Since his first commission some 35 years ago, he has won worldwide acclaim for his modernist buildings, including his profession's highest honors. In 1990, he received a Knighthood from the Queen of England and in 1997 was appointed by the Queen to the Order of Merit. Pritzker Prize jury chairman, J. Carter Brown, commented, "Rooted in the grand tradition of 20th century modernism, Sir Norman Foster transcends categorization. At whatever scale, from a glass elevator to an airport, his vision forges the materials of our age into a crystalline, lyrical purity that is highly personal, brilliantly functional, and—shy as we are about using the word—just downright beautiful."

Bill Lacy, the executive director of the Pritzker Prize, quoted from the jury citation which states, "His design objectives are guided not only toward the overall beauty and function of a project, but for the well-being of those people who will be the end-users. This social dimension to his work translates as making every effort to transform and improve the quality of life. In the early seventies, he pioneered the notion that the workplace could be a pleasant environment."

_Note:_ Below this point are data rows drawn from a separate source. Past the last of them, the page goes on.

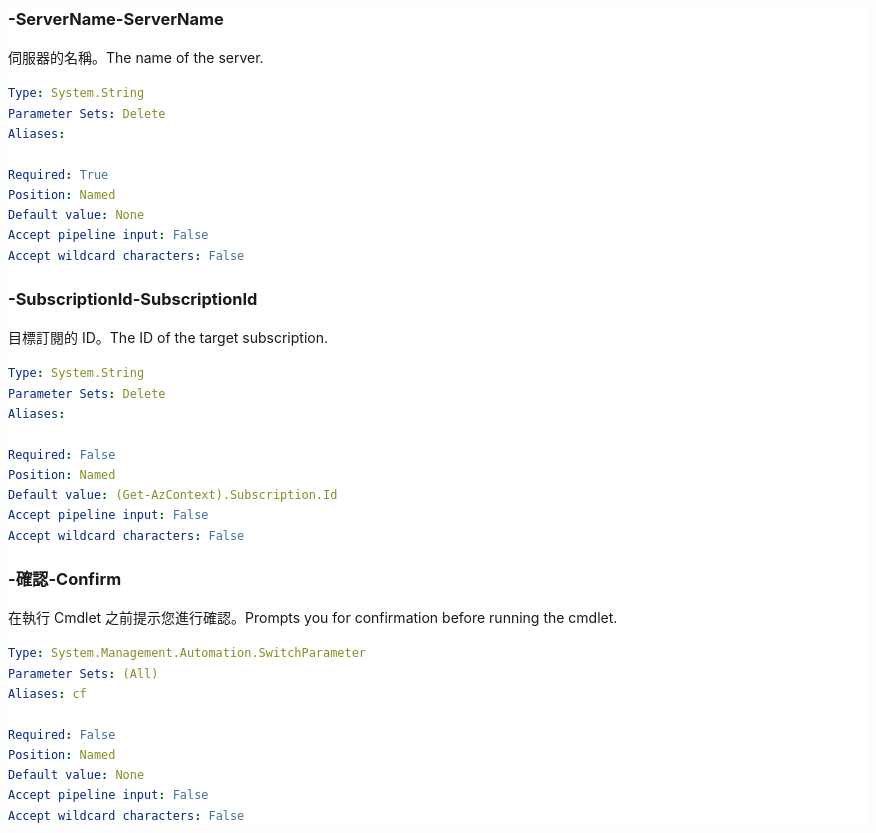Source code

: ### <span data-ttu-id="ebb05-130">-ServerName</span><span class="sxs-lookup"><span data-stu-id="ebb05-130">-ServerName</span></span>
<span data-ttu-id="ebb05-131">伺服器的名稱。</span><span class="sxs-lookup"><span data-stu-id="ebb05-131">The name of the server.</span></span>

```yaml
Type: System.String
Parameter Sets: Delete
Aliases:

Required: True
Position: Named
Default value: None
Accept pipeline input: False
Accept wildcard characters: False
```

### <span data-ttu-id="ebb05-132">-SubscriptionId</span><span class="sxs-lookup"><span data-stu-id="ebb05-132">-SubscriptionId</span></span>
<span data-ttu-id="ebb05-133">目標訂閱的 ID。</span><span class="sxs-lookup"><span data-stu-id="ebb05-133">The ID of the target subscription.</span></span>

```yaml
Type: System.String
Parameter Sets: Delete
Aliases:

Required: False
Position: Named
Default value: (Get-AzContext).Subscription.Id
Accept pipeline input: False
Accept wildcard characters: False
```

### <span data-ttu-id="ebb05-134">-確認</span><span class="sxs-lookup"><span data-stu-id="ebb05-134">-Confirm</span></span>
<span data-ttu-id="ebb05-135">在執行 Cmdlet 之前提示您進行確認。</span><span class="sxs-lookup"><span data-stu-id="ebb05-135">Prompts you for confirmation before running the cmdlet.</span></span>

```yaml
Type: System.Management.Automation.SwitchParameter
Parameter Sets: (All)
Aliases: cf

Required: False
Position: Named
Default value: None
Accept pipeline input: False
Accept wildcard characters: False
```
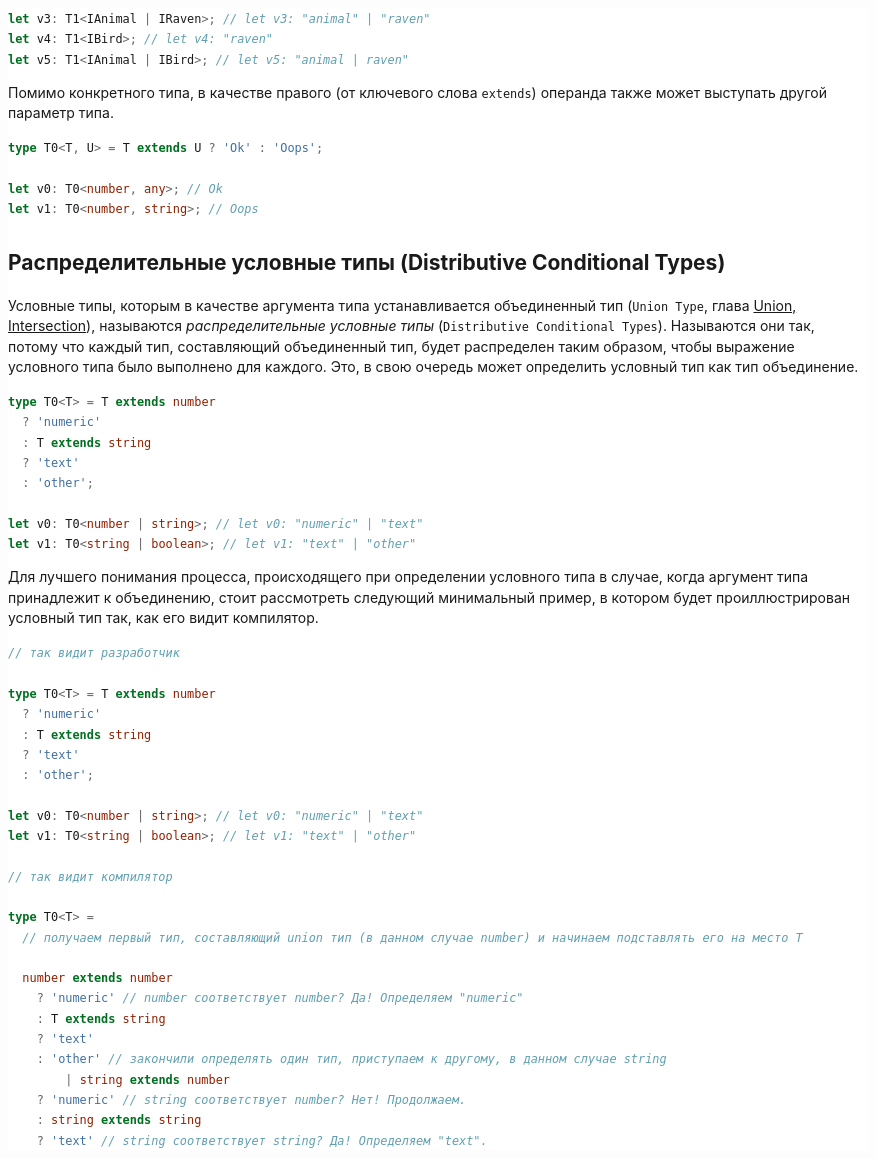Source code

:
 ```ts
let v3: T1<IAnimal | IRaven>; // let v3: "animal" | "raven"
let v4: T1<IBird>; // let v4: "raven"
let v5: T1<IAnimal | IBird>; // let v5: "animal | raven"
```

Помимо конкретного типа, в качестве правого (от ключевого слова `extends`) операнда также может выступать другой параметр типа.

```ts
type T0<T, U> = T extends U ? 'Ok' : 'Oops';

let v0: T0<number, any>; // Ok
let v1: T0<number, string>; // Oops
```

## Распределительные условные типы (Distributive Conditional Types)

Условные типы, которым в качестве аргумента типа устанавливается объединенный тип (`Union Type`, глава [Union, Intersection](016.md)), называются _распределительные условные типы_ (`Distributive Conditional Types`). Называются они так, потому что каждый тип, составляющий объединенный тип, будет распределен таким образом, чтобы выражение условного типа было выполнено для каждого. Это, в свою очередь может определить условный тип как тип объединение.

```ts
type T0<T> = T extends number
  ? 'numeric'
  : T extends string
  ? 'text'
  : 'other';

let v0: T0<number | string>; // let v0: "numeric" | "text"
let v1: T0<string | boolean>; // let v1: "text" | "other"
```

Для лучшего понимания процесса, происходящего при определении условного типа в случае, когда аргумент типа принадлежит к объединению, стоит рассмотреть следующий минимальный пример, в котором будет проиллюстрирован условный тип так, как его видит компилятор.

```ts
// так видит разработчик

type T0<T> = T extends number
  ? 'numeric'
  : T extends string
  ? 'text'
  : 'other';

let v0: T0<number | string>; // let v0: "numeric" | "text"
let v1: T0<string | boolean>; // let v1: "text" | "other"

// так видит компилятор

type T0<T> =
  // получаем первый тип, составляющий union тип (в данном случае number) и начинаем подставлять его на место T

  number extends number
    ? 'numeric' // number соответствует number? Да! Определяем "numeric"
    : T extends string
    ? 'text'
    : 'other' // закончили определять один тип, приступаем к другому, в данном случае string
		| string extends number
	? 'numeric' // string соответствует number? Нет! Продолжаем.
    : string extends string
    ? 'text' // string соответствует string? Да! Определяем "text".
```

Lacy, who is an architect himself and president of the State University of New York at Purchase, added, "Sir Norman Foster's buildings set a standard for design excellence in the use of modern technology pushed to its artistic limits. His buildings represent the highest attainment of contemporary architecture in the twentieth century and will undoubtedly be the design standard for much of the architecture of the next century."